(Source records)
=== Begin Enclosure ===
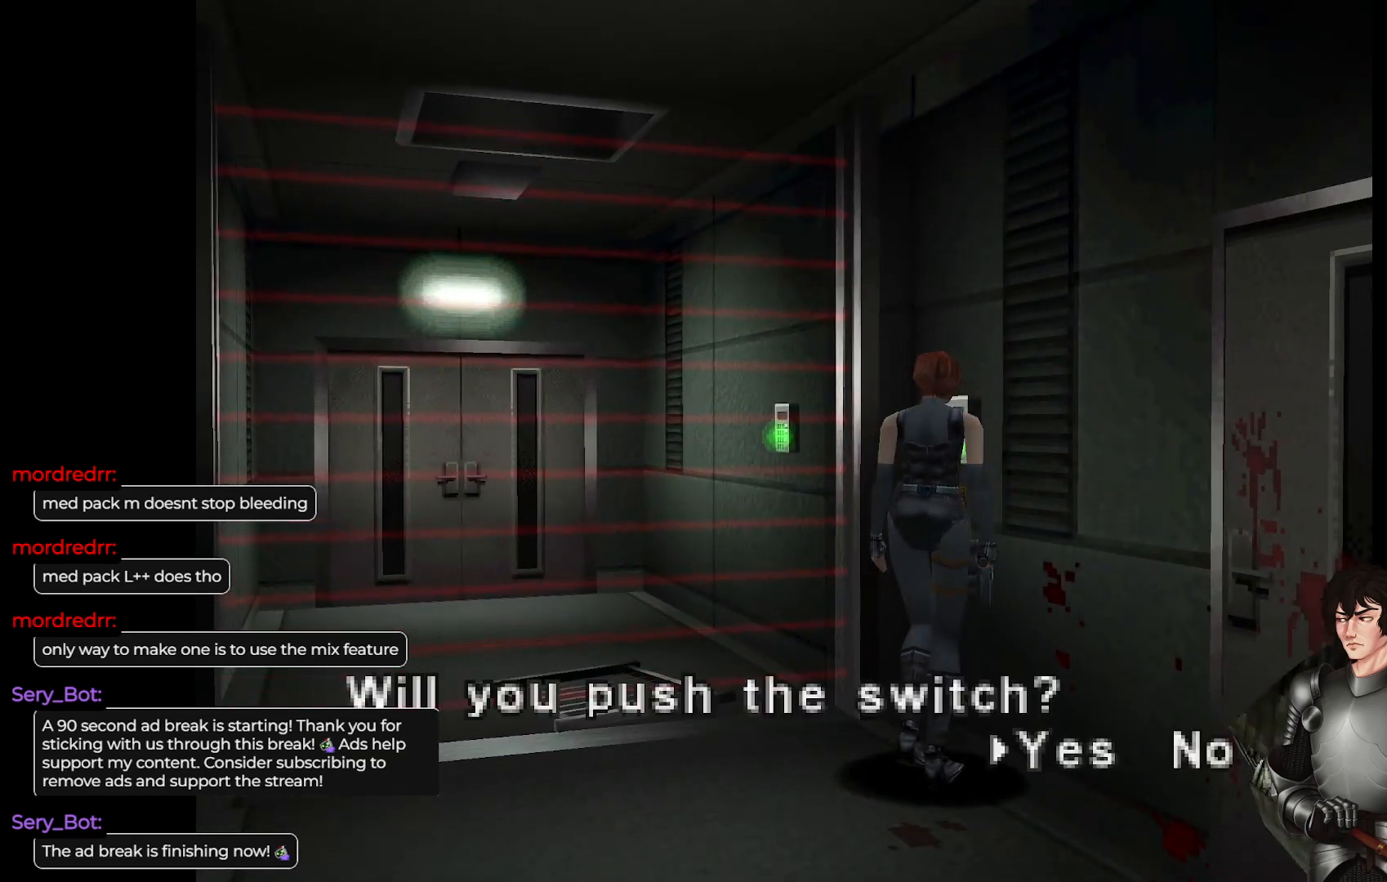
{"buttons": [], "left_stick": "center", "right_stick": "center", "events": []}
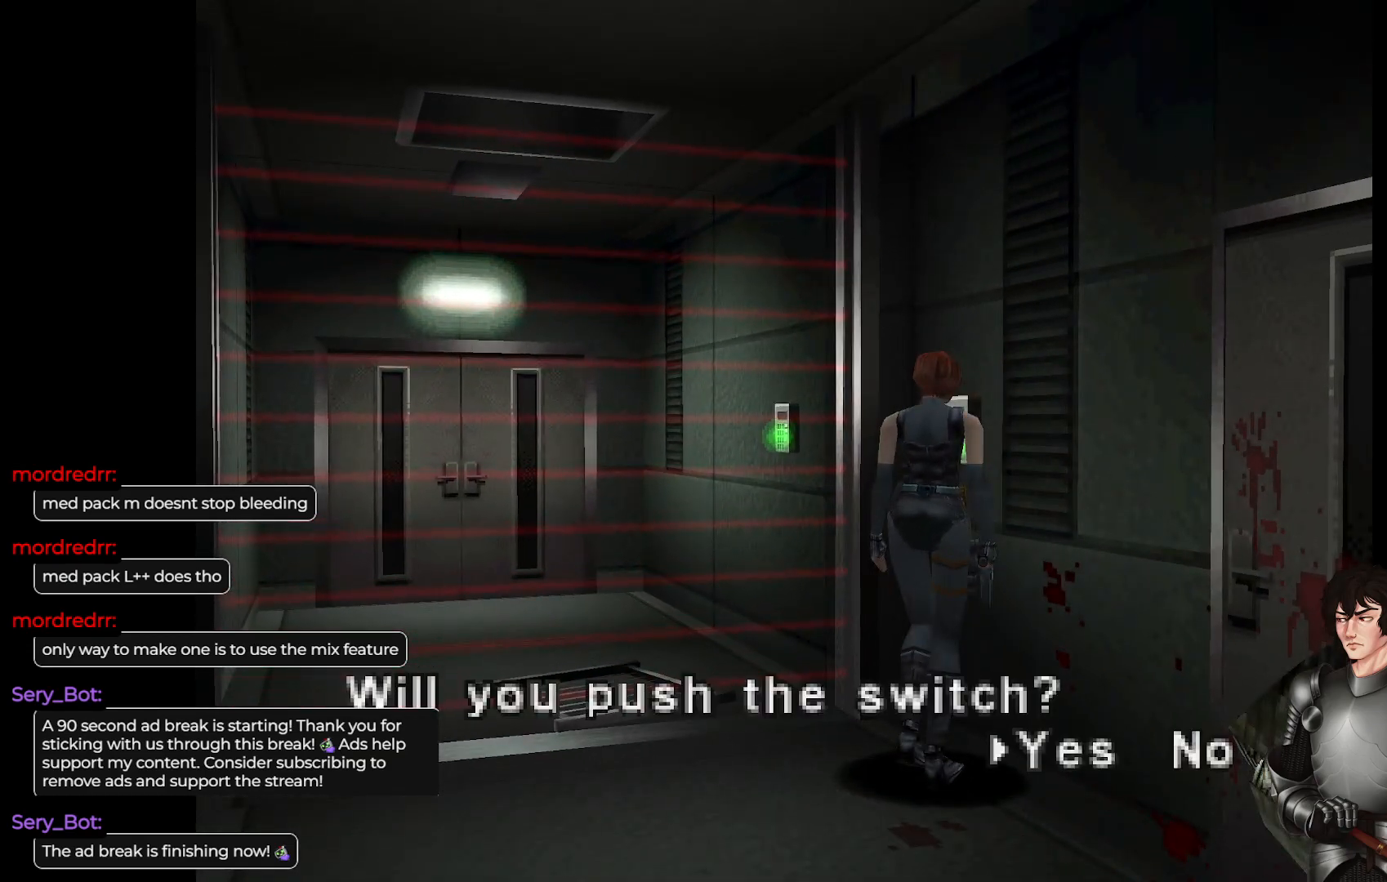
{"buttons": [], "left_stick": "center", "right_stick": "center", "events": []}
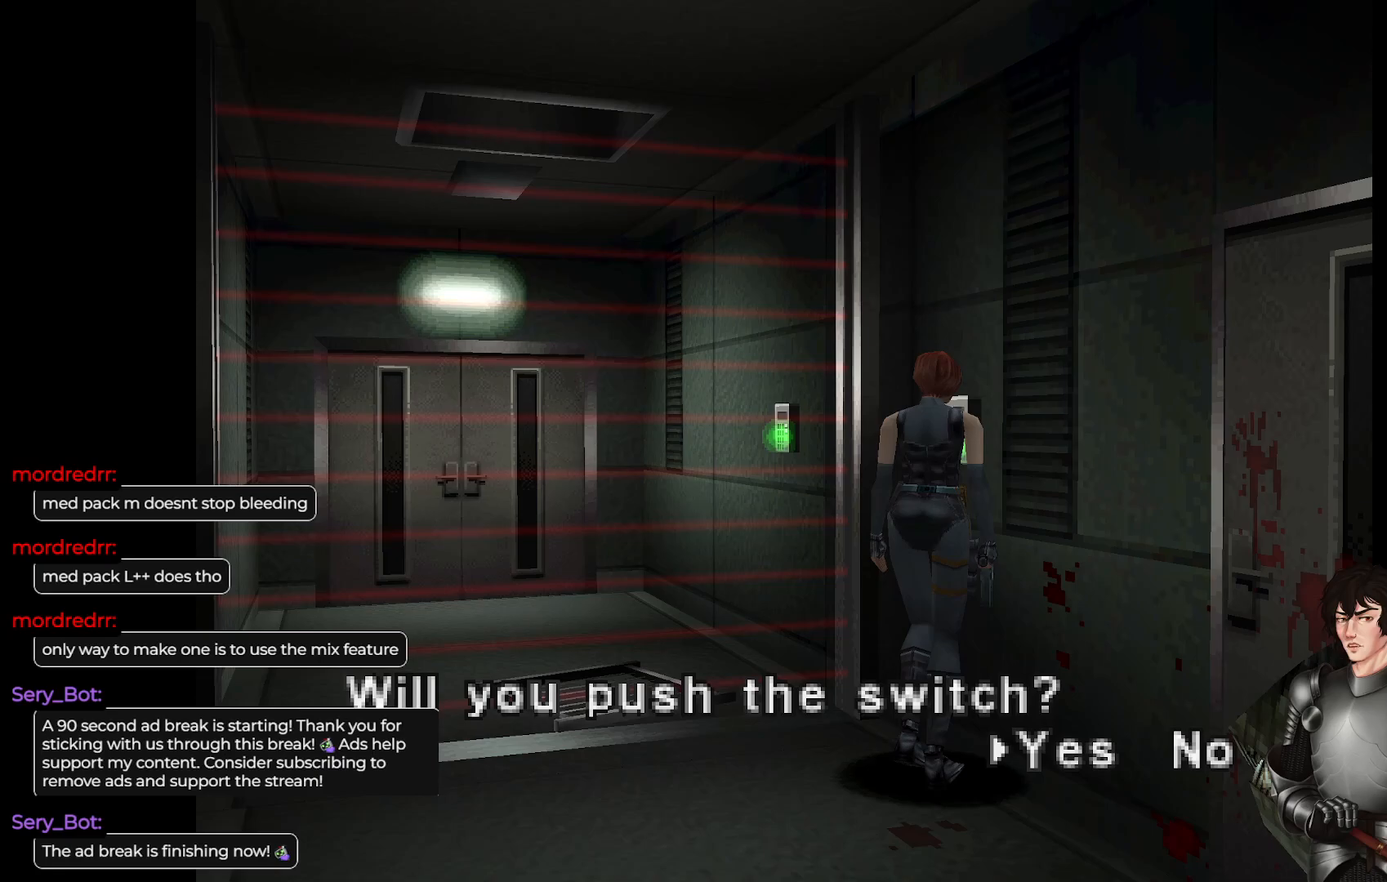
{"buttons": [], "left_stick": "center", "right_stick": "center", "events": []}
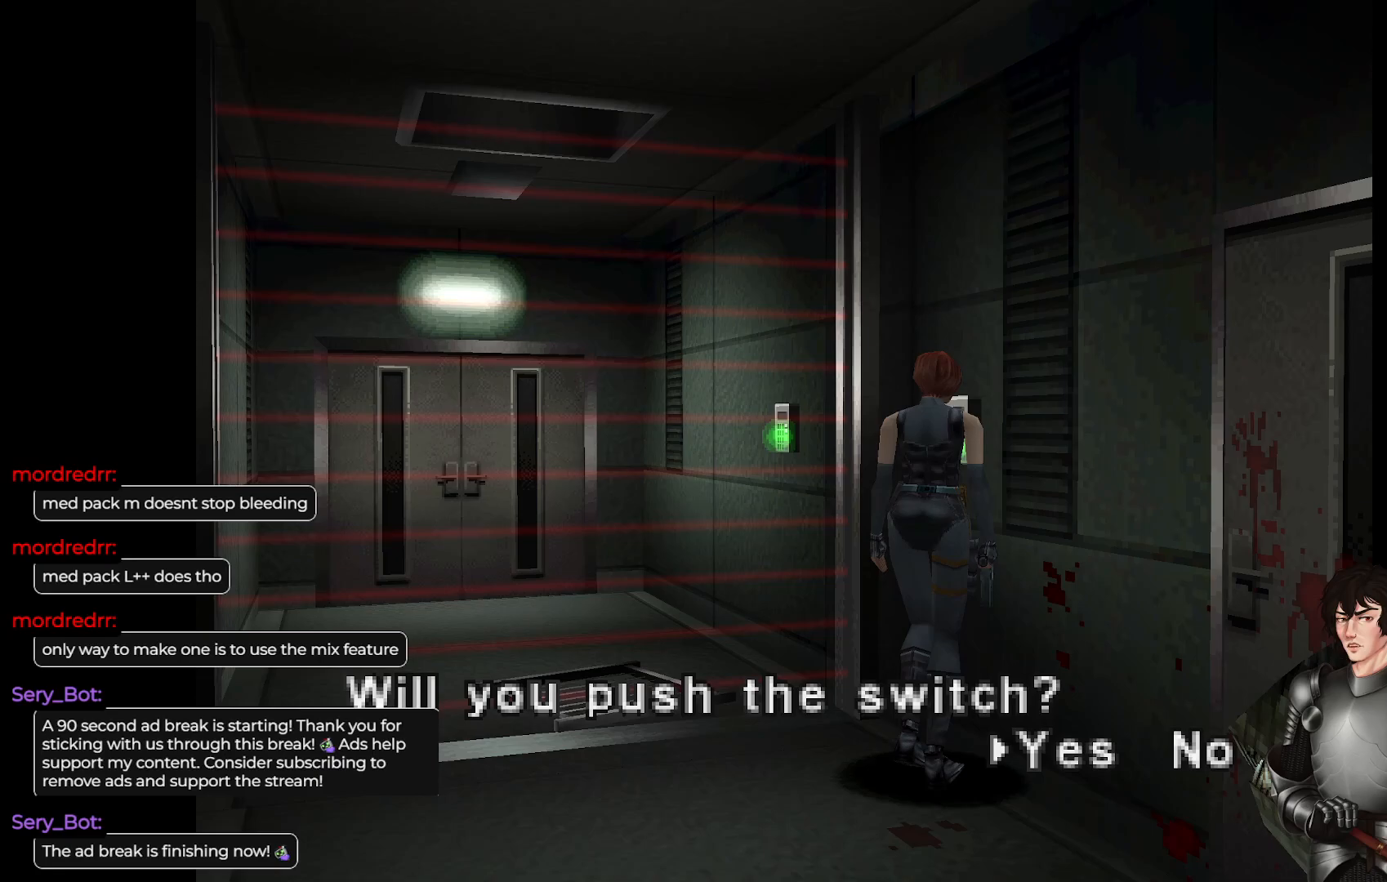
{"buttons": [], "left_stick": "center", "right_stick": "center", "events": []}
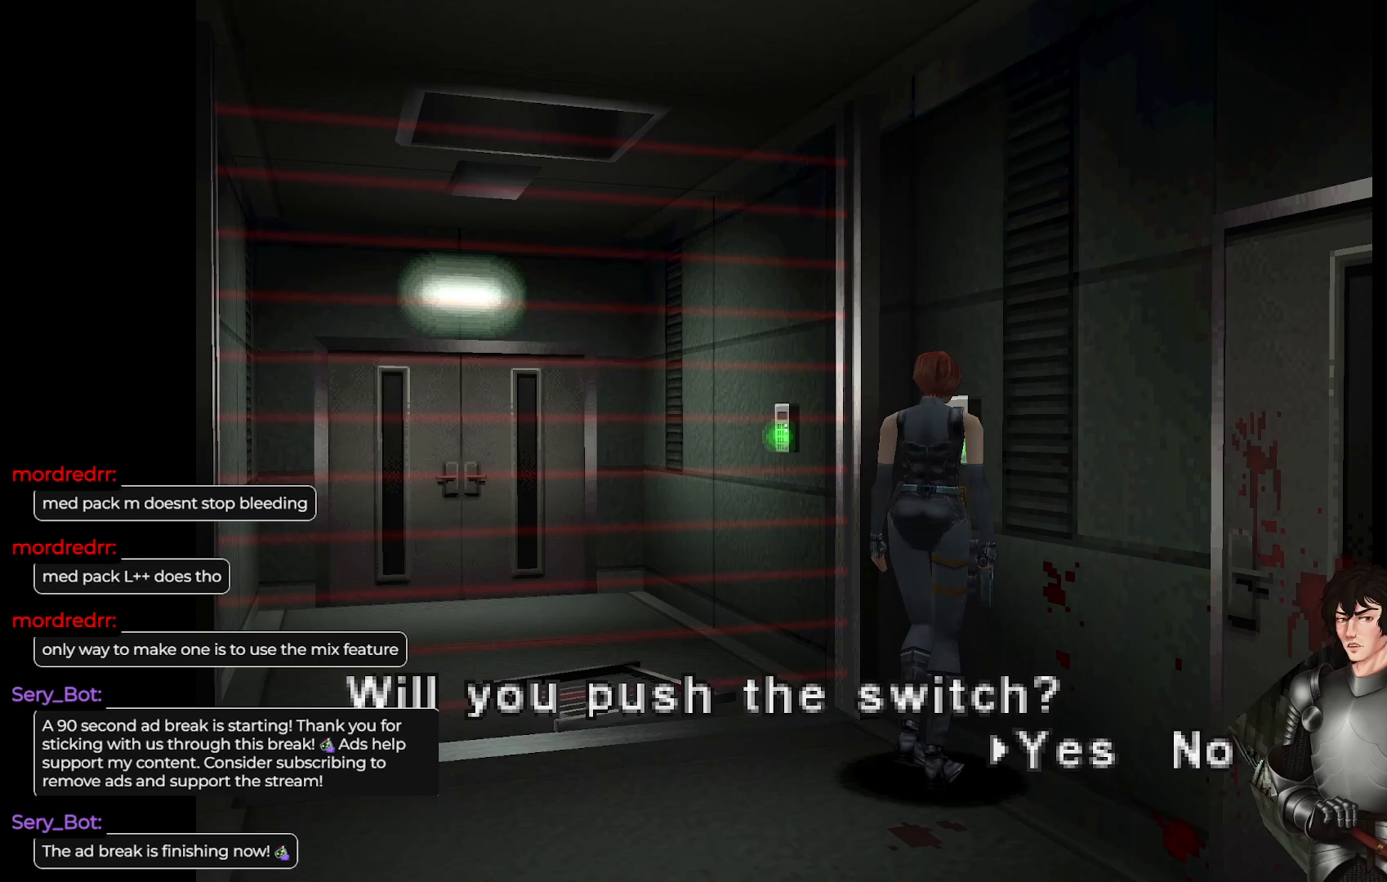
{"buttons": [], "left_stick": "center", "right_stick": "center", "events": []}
=== End Enclosure ===
What to work on: Each line above is to be copied verbatim. Drop any image from the copy.

Reply to the exercise:
{"buttons": [], "left_stick": "center", "right_stick": "center", "events": []}
{"buttons": [], "left_stick": "center", "right_stick": "center", "events": []}
{"buttons": [], "left_stick": "center", "right_stick": "center", "events": []}
{"buttons": [], "left_stick": "center", "right_stick": "center", "events": []}
{"buttons": [], "left_stick": "center", "right_stick": "center", "events": []}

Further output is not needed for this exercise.